- **Work order**: Across the entries below, tally every line that holds the word "none". Give only the tally.

- **Data excerpts**:
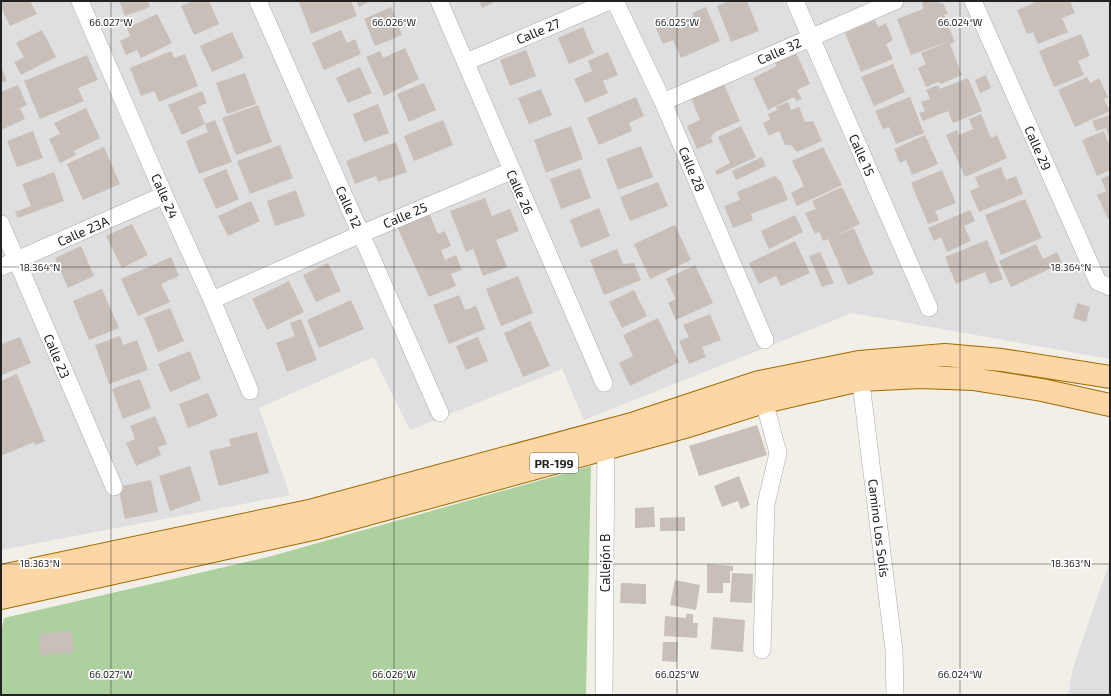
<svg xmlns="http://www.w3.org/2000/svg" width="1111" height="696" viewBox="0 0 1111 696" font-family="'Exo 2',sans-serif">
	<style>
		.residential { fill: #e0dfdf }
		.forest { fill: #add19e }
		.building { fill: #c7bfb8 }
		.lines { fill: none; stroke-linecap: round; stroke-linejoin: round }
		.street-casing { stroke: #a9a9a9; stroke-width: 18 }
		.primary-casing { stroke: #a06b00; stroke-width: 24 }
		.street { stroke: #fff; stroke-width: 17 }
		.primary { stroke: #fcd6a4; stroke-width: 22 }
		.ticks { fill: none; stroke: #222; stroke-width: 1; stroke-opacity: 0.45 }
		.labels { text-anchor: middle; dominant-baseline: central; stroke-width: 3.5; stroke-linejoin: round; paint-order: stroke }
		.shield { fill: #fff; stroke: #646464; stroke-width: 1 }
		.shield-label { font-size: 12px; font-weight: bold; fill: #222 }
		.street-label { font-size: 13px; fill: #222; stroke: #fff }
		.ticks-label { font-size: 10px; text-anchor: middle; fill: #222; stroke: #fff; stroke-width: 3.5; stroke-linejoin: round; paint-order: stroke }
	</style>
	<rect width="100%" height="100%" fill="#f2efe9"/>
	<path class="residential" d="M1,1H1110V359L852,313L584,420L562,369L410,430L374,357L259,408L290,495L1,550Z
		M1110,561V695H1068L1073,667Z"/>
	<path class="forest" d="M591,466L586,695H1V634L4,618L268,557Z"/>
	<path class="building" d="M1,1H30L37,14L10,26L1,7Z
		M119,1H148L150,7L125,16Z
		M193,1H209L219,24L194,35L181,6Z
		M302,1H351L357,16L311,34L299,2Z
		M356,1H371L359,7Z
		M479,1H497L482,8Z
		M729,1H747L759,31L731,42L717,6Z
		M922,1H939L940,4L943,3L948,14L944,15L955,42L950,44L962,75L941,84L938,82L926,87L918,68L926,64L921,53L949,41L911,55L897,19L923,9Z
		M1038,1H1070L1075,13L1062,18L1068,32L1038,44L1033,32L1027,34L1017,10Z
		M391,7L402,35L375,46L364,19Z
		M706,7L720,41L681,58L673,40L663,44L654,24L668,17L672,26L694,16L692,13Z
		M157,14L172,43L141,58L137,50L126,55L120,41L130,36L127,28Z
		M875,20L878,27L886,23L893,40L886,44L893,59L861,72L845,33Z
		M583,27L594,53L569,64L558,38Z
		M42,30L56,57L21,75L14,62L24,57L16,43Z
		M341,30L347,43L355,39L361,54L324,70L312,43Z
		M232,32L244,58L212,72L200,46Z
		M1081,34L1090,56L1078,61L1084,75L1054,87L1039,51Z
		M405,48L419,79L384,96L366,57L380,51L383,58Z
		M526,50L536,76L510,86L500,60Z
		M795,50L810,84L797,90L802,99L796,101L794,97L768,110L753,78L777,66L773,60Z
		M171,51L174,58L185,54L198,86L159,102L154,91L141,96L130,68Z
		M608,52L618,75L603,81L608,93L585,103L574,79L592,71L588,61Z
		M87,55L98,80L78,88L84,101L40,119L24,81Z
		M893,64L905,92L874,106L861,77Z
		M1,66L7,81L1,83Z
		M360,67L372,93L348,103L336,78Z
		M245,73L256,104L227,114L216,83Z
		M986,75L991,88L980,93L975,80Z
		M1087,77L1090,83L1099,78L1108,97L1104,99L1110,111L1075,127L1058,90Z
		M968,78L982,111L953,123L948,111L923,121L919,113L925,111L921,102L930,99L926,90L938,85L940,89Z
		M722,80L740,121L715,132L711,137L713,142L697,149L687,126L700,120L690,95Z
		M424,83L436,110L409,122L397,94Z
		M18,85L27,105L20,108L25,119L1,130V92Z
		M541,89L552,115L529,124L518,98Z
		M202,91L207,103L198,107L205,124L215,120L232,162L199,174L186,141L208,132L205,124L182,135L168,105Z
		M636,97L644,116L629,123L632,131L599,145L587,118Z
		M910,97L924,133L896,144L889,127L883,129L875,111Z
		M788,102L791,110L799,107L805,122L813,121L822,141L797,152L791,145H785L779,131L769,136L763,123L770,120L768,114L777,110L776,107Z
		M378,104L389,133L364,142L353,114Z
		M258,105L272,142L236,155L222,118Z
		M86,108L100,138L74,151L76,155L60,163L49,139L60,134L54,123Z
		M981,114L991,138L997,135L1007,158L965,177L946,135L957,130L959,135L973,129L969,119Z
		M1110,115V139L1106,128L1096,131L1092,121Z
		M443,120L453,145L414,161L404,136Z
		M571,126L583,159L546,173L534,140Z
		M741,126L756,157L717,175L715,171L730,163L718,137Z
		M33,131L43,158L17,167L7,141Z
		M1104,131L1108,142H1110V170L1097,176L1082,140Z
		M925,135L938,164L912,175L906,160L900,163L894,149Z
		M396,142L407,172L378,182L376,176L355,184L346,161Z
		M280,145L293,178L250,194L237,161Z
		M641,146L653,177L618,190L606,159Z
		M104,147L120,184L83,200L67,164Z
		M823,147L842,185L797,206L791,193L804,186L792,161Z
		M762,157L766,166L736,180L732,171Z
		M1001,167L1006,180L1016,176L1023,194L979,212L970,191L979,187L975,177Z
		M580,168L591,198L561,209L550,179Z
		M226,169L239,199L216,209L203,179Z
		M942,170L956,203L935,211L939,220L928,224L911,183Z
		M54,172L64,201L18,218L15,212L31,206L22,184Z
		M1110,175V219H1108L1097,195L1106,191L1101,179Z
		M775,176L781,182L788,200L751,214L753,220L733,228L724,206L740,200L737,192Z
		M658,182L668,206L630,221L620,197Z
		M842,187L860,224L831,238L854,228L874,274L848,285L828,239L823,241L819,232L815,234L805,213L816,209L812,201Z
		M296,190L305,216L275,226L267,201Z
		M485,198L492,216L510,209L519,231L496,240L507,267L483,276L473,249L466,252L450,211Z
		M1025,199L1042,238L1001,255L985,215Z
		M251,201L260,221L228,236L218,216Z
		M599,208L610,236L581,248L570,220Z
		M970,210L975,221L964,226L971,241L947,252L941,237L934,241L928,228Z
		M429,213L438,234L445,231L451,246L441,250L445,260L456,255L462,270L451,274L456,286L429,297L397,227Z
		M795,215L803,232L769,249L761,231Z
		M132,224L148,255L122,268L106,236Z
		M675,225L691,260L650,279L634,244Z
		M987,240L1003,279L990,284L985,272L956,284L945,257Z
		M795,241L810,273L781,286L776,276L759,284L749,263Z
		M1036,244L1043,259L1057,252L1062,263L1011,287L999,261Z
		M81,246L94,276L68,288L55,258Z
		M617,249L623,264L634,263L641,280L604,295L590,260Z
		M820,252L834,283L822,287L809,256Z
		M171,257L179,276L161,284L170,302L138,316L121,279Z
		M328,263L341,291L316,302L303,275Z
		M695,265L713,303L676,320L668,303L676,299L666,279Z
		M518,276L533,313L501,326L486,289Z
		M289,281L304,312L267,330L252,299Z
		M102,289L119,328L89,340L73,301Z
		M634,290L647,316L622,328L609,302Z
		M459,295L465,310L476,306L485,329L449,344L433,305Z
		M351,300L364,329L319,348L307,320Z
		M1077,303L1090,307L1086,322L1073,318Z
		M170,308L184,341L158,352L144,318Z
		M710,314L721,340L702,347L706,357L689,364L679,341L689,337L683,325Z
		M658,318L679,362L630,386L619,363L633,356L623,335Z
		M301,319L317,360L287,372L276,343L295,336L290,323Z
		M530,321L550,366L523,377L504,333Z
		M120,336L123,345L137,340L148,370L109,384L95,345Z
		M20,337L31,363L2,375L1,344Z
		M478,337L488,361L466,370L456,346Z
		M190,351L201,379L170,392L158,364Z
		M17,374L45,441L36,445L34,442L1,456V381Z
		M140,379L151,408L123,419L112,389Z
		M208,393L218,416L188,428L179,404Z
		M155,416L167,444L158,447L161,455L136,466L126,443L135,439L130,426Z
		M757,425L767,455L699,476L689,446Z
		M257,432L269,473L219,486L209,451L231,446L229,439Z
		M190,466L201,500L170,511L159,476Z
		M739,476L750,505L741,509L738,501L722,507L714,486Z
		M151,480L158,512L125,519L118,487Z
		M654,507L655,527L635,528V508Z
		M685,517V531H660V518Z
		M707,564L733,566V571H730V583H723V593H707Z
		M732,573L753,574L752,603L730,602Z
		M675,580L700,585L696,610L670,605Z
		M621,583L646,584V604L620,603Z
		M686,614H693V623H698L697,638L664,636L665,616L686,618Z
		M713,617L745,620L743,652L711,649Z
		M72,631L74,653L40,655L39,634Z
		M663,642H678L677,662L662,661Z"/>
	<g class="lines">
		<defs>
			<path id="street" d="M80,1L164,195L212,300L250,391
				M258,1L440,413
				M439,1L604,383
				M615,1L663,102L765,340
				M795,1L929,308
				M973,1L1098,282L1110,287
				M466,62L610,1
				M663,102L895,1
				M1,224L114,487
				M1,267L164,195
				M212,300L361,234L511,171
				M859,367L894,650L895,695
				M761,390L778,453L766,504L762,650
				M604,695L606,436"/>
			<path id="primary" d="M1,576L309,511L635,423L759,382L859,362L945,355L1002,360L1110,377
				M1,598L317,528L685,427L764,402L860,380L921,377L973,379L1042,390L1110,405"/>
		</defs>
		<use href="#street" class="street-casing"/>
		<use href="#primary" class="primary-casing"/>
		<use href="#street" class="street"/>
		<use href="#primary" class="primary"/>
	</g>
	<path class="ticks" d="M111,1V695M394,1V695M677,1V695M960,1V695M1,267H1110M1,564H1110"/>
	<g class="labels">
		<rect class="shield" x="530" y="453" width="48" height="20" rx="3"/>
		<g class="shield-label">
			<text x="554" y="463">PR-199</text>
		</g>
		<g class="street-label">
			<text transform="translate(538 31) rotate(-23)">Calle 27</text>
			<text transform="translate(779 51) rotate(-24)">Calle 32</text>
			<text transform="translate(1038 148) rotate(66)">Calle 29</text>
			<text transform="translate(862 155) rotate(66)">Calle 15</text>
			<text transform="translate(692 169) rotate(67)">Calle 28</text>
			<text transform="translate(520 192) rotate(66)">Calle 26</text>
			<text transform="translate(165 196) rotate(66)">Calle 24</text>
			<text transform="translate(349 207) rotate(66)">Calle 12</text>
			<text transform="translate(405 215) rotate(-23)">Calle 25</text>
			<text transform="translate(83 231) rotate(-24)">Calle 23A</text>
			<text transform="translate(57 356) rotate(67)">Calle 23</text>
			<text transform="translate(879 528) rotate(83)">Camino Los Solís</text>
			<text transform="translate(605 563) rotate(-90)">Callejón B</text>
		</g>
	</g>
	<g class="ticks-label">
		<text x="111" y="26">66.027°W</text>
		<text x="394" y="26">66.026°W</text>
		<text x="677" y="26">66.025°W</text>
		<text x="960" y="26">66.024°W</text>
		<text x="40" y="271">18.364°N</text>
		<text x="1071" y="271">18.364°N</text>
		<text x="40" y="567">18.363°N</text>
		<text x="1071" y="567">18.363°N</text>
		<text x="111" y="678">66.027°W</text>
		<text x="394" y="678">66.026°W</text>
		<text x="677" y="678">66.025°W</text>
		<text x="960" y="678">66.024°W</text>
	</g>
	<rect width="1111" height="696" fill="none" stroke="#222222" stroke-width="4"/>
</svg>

- **Output of the task**: 3